A tight supply-demand market is driving up zircon prices and raising the prospects of restarts from swing producers and renewed activity by juniors.
Zircon prices last boomed in the early 2010s, when they more than tripled from an average US$860/tonne in 2010 to US$2,650/t in 2011, according to yearly prices compiled by the United States Geological Survey.
The boom was short lived. Prices tanked within a couple years, dropping to about US$1,050/t in 2013 and staying near that mark before showing signs of life in 2017.
Iluka Resources Ltd., one of the sector's dominant producers, raised zircon reference prices three times and recently set them at US$1,410/t starting April 1.
What is driving the price?
Kerry Satterthwaite, Roskill's division manager for industrial minerals and chemicals, pointed a finger squarely at supply constraints, highlighting issues in China. She said demand has little to do with it.
"It's not bad, it's flat," Satterthwaite told S&P Global Market Intelligence. "It's just that there's no drama in demand. All the drama is in supply."
By her estimate, China's push to reduce industrial pollution, among other things, has affected about 40% of the country's sizable zircon industry. "The new rules in China are forcing production shutdowns, partly because they are hard to meet and partly because of compliance costs," Satterthwaite said.
Satterthwaite expects the market to stabilize later in 2018 and also said it would be difficult for major miners to ramp up production.
Still, Adele Stratton, Iluka's general manager of finance, investor relations and corporate affairs, said to watch out for small producers in Indonesia. "In the last cycle, those guys brought on about 100,000 tonnes at their peak."
The USGS estimated world zircon production at about 1.3 million tonnes in 2016. Zircon typically comes from mineral sand operations and is often paired with titanium minerals, a market that some are bullish on as well.

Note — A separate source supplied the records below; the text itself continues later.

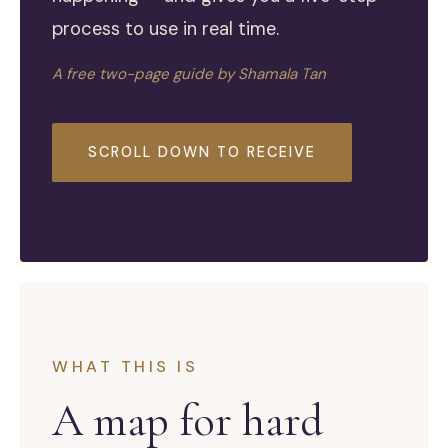
process to use in real time.
A free two-page guide by Shamala Tan
SCROLL DOWN TO RECEIVE
WHAT THIS IS
A map for hard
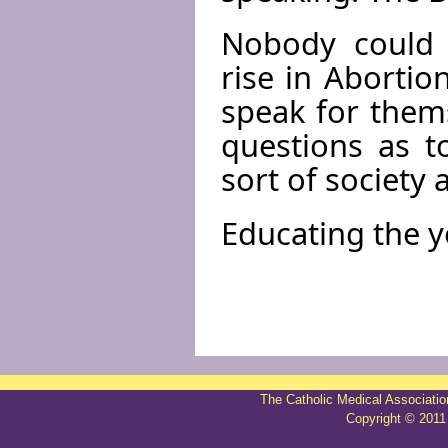
Nobody could e
rise in Abortio
speak for thems
questions as t
sort of society
Educating the y
The Catholic Medical Associatio
Copyright © 2011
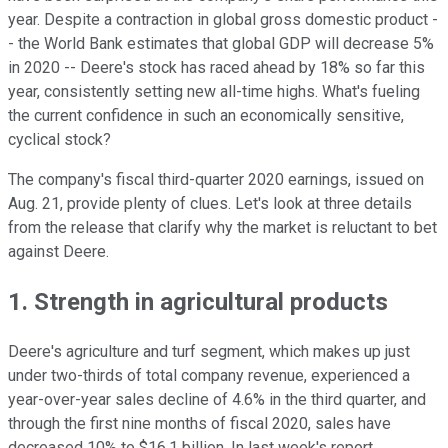
year. Despite a contraction in global gross domestic product -
- the World Bank estimates that global GDP will decrease 5%
in 2020 -- Deere's stock has raced ahead by 18% so far this
year, consistently setting new all-time highs. What's fueling
the current confidence in such an economically sensitive,
cyclical stock?
The company's fiscal third-quarter 2020 earnings, issued on
Aug. 21, provide plenty of clues. Let's look at three details
from the release that clarify why the market is reluctant to bet
against Deere.
1. Strength in agricultural products
Deere's agriculture and turf segment, which makes up just
under two-thirds of total company revenue, experienced a
year-over-year sales decline of 4.6% in the third quarter, and
through the first nine months of fiscal 2020, sales have
decreased 10% to $16.1 billion. In last week's report,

Stratton estimated there may be 160,000 tonnes of peak capacity from small producers in Indonesia waiting for the right price to start back up. "We've always said that at around US$1,400, US$1,500 a tonne, these producers will come into the market."

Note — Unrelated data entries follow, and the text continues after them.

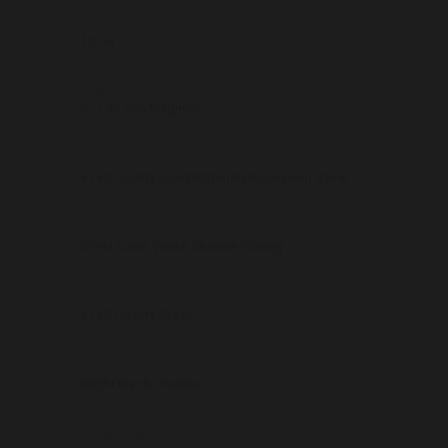
Caliber
12 Ga
Chamber
3’’ / 76 mm Magnum
Barrel Quality
4140 Quality Solid Material Processing Steel
Receiver
Steel Case, White Chrome Plating
Mechanism Parts
4140 Quality Steel
Barrel Coating
Bright Black Chrome
Choke Selection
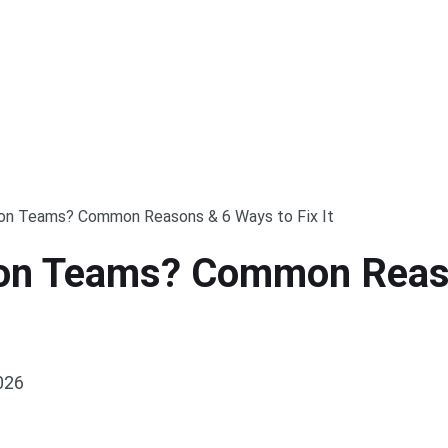
 on Teams? Common Reasons & 6 Ways to Fix It
 on Teams? Common Reaso
026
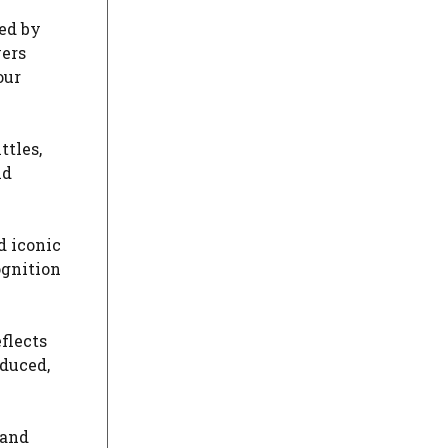
ed by
vers
our
ttles,
ld
d iconic
ognition
flects
oduced,
 and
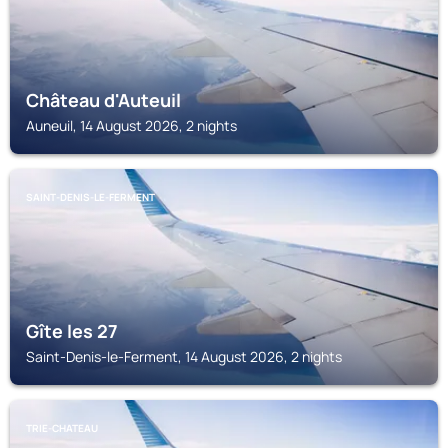
Château d'Auteuil
Auneuil, 14 August 2026, 2 nights
SAINT-DENIS-LE-FERMENT
Gîte les 27
Saint-Denis-le-Ferment, 14 August 2026, 2 nights
TRIE-CHATEAU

If they do, it will be a good thing, Stratton said. "What you don't want is scarcity and substitution."
The zircon price increase may also boost zircon exploration and the prospects for existing projects. Roskill's Jessica Roberts, manager of its battery and technology materials division, sees it that way. "The recent zircon price increases will no doubt be incentivizing more exploration at the moment, which is good for the industry," she said.
The price rise has already rekindled interest in some zircon juniors such as Titanium Corp. Inc. Throughout most of 2017, its share price rose steadily, more than doubling at one point, although it has since given back some of the gains.
Titanium Corp. has unconventional plans. It aims to take tailings from Canada's tar sands — a mixture of residual bitumen, water and sands — clean them up and produce a salable heavy mineral product that is zircon-heavy. Over the years, it has spent about C$80 million developing the process along with a further C$18 million of government funding.
"We believe our production will be very competitive, if not less expensive to produce than the conventional mines," Titanium Corp. President and CEO Scott Nelson said.
Titanium Corp. has partnered with Canadian Natural Resources Ltd., an oil and natural gas company and a key player in the tar sands, to assess engineering designs in an ongoing C$10 million project half backed by government funds and half by Titanium Corp. and Canadian Natural Resources.
"This is the first big step in commercializing this technology at the first site with Canadian Natural," Nelson said. The testing will help work out the technical kinks and cost effectiveness of the process.
Nelson estimated that tailings from a typical tar sands facility could lead to annual production of 60,000 tonnes of zircon and 25,000 tonnes of titanium products. Preliminary work suggests such a mineral sands facility would cost about C$400 million, Nelson said.
"That's for both the concentrator that recovers the hydrocarbons and the mineral separation plant that produces the final minerals that come out like a nice clean sand," he said.
Tough nut to crack
Titanium Corp. has its work cut out for it to prove that a commercial scale facility can compete with other development projects in mineral sands, of which there are many. For anyone looking to break into the sector, Titanium Corp. included, it will come down to costs, Roberts said.
"As a general answer, I would say that if Titanium Corp. can produce a zircon that meets industry specifications at a price that is comparable with other zircon suppliers, then they should be able to secure customers," she said.
Stratton noted that Iluka has development projects as do other major zircon producers such as Rio Tinto. She also pointed out that beyond development prospects in the hands of producers, many of the projects being shepherded by juniors have been known about for decades but have not gone to production, even though zircon prices have been much higher than they are now.
It is not an easy market to break into, but Roberts and Stratton agreed that good deposits are needed. Roberts, as Stratton, said the "industry has warned for a couple of years that more exploration needs to be carried out in order to replace existing operations that are dealing with declining [heavy mineral] ore grades."
To Stratton, the sector's declining grade is a structural issue and creates an emerging supply gap that underpins rising zircon prices.